Em Tomar, as pessoas do clube juntaram-se para ver esta exibição olímpica “num grande ecrã”, relata Patrícia. “Estou num ambiente pequeno e acolhedor. Sinto-me em casa e isso, para o meu sucesso, é importante. Sinto-me na minha zona de conforto”, retrata a mais recente medalhada portuguesa.
Pouco a pouco, parece que o transe de Sampaio vai passando. Dá respostas mais longas, a face de guerreira numa missão especial trocada pelo sorriso, uma felicidade rasgadíssima. A cara não mente, os olhos transformam-se, já não disparam uma mirada capaz de matar, agora são uma porta de entrada para percebermos o orgulho de quem cumpriu “um sonho”.

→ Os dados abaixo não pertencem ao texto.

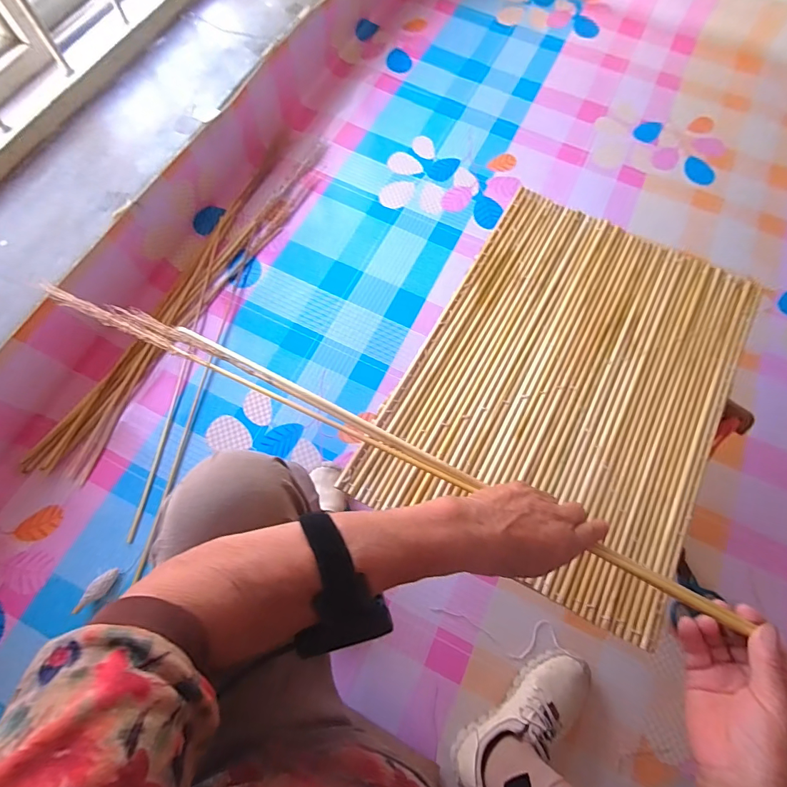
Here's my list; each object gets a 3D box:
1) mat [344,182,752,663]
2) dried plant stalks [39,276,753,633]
[{"bbox_3d":[0.216,-0.014,0.502,0.351,0.013,0.473,30,75,9],"label":"mat"},{"bbox_3d":[-0.058,0.026,0.415,0.747,0.022,0.034,25,74,13],"label":"dried plant stalks"}]

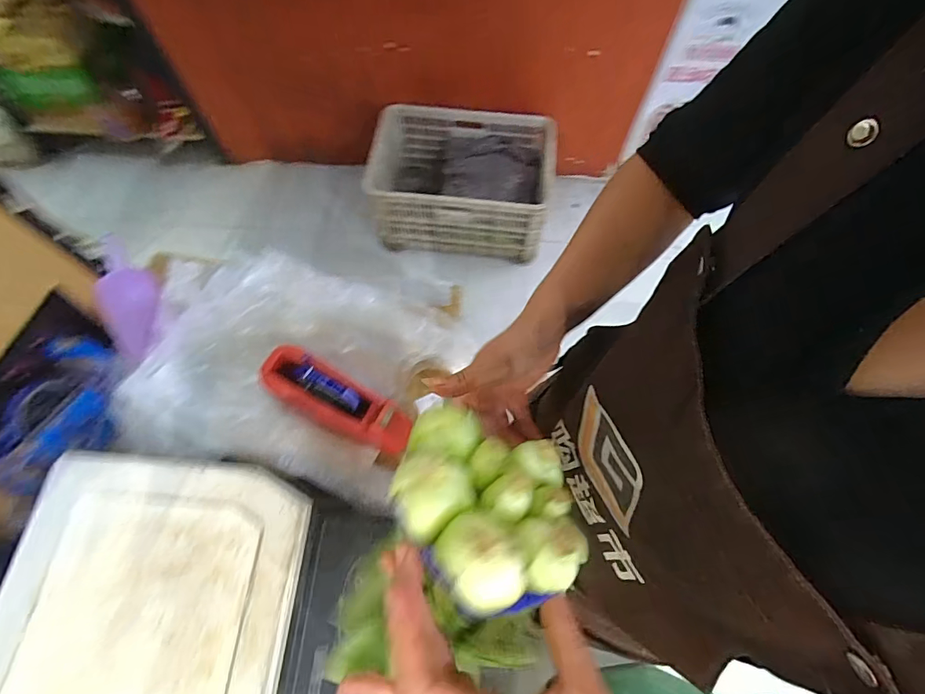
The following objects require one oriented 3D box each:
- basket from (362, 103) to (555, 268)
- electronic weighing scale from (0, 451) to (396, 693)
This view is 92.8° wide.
[{"bbox_3d":[-0.020,-0.622,1.618,0.611,0.277,0.435,5,67,2],"label":"basket"},{"bbox_3d":[-0.255,0.313,0.450,0.367,0.126,0.356,4,67,2],"label":"electronic weighing scale"}]

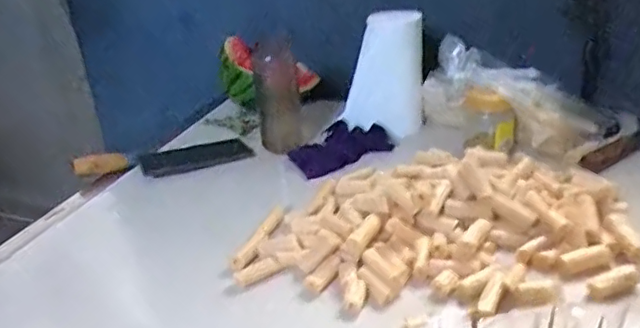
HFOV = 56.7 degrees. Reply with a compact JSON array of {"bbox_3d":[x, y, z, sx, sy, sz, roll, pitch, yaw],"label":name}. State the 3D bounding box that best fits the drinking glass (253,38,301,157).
[{"bbox_3d":[-0.068,-0.104,0.956,0.063,0.193,0.053,-5,25,-1],"label":"drinking glass"}]

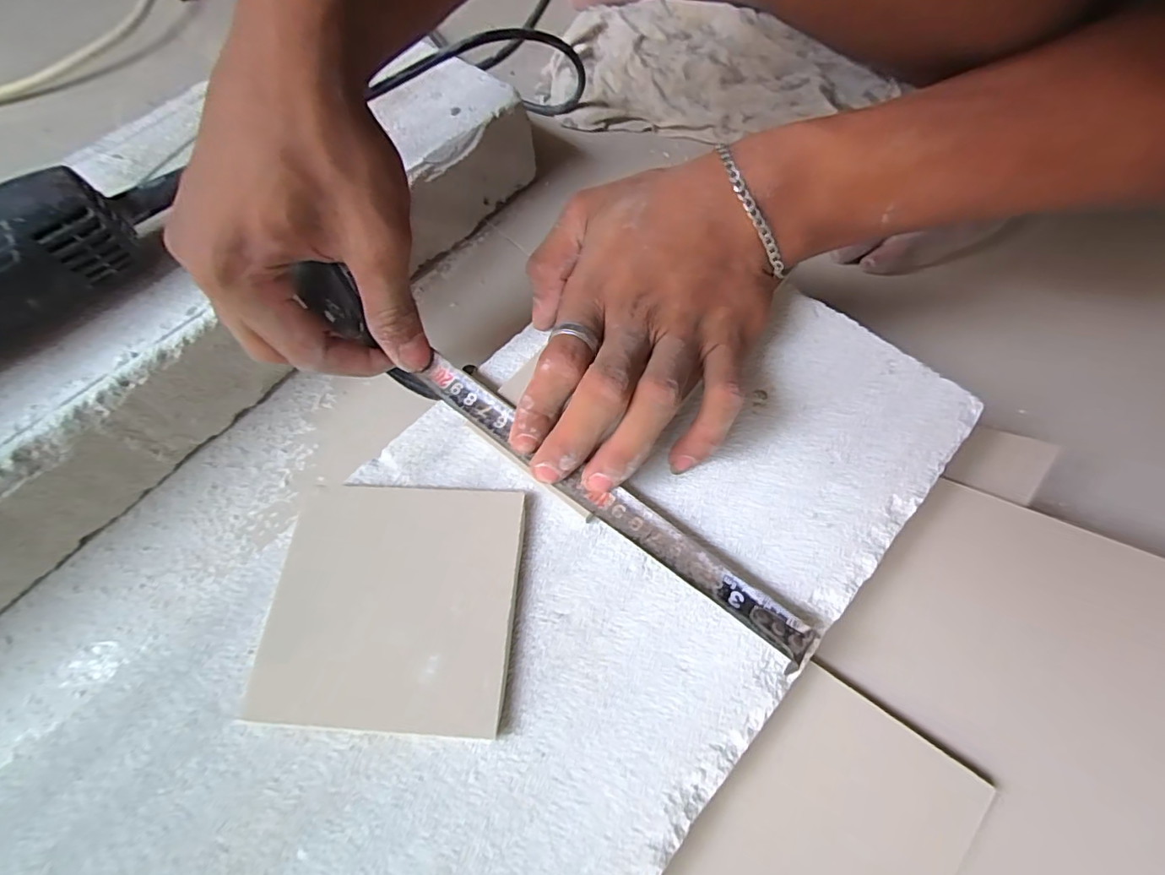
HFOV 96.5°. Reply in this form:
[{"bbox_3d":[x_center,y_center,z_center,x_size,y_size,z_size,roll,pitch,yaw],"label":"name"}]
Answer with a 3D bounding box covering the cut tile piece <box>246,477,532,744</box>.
[{"bbox_3d":[-0.079,0.068,0.220,0.099,0.008,0.097,3,64,3],"label":"cut tile piece"}]

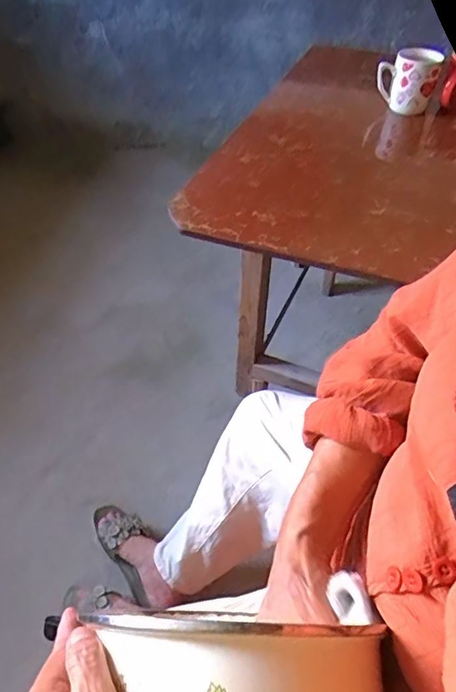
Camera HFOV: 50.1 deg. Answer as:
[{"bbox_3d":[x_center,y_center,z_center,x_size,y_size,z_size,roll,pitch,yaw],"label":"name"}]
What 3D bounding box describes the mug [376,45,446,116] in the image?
[{"bbox_3d":[0.306,-0.450,0.830,0.090,0.087,0.067,24,51,20],"label":"mug"}]

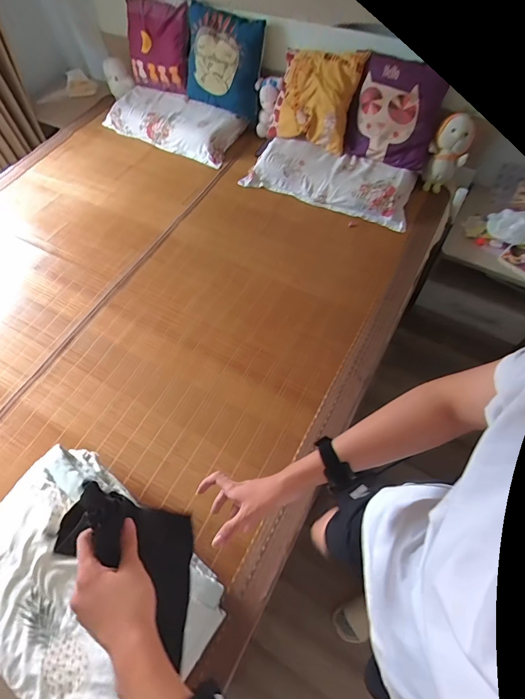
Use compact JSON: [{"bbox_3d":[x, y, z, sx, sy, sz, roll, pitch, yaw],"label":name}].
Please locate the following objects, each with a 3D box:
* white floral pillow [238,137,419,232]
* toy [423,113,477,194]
[{"bbox_3d":[0.255,-0.651,1.423,0.643,0.175,0.243,31,67,19],"label":"white floral pillow"},{"bbox_3d":[0.581,-0.611,1.191,0.111,0.262,0.073,18,62,14],"label":"toy"}]

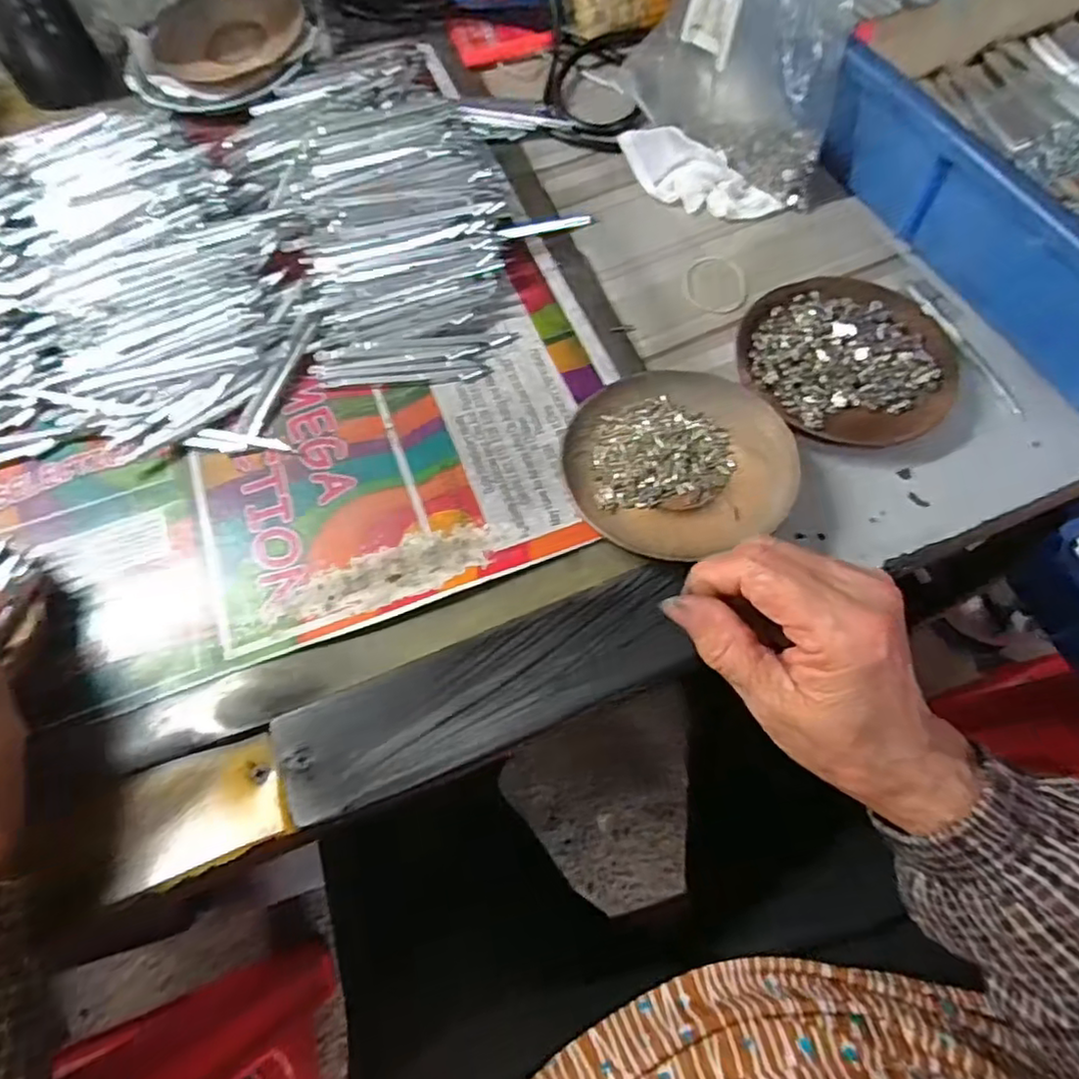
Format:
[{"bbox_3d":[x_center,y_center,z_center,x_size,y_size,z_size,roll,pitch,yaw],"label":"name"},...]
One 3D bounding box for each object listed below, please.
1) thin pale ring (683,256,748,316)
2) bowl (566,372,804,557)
[{"bbox_3d":[0.109,-0.159,0.407,0.039,0.004,0.049,7,65,4],"label":"thin pale ring"},{"bbox_3d":[0.069,-0.043,0.339,0.110,0.024,0.113,0,64,1],"label":"bowl"}]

Mas o sonho não acaba aqui, promete e deseja Patrícia. Antes de ir receber a medalha, depois de horas que lhe mudarão a vida — agora virão as entrevistas, os contratos melhores, a atenção mediática, o rótulo eterno de “medalhada olímpica —, a judoca exprime uma vontade: “Desejo que esta lista [de medalhados portugueses no judo] seja cada vez maior. Que esteja lá o meu nome mais vezes, e também o de mais colegas. Daqui a quatro anos há mais Jogos Olímpicos e quero que ganhar uma medalha não seja uma surpresa. Temos uma equipa boa, tenho a plena confiança que poderemos ter mais medalhas e tornar isto numa constante.”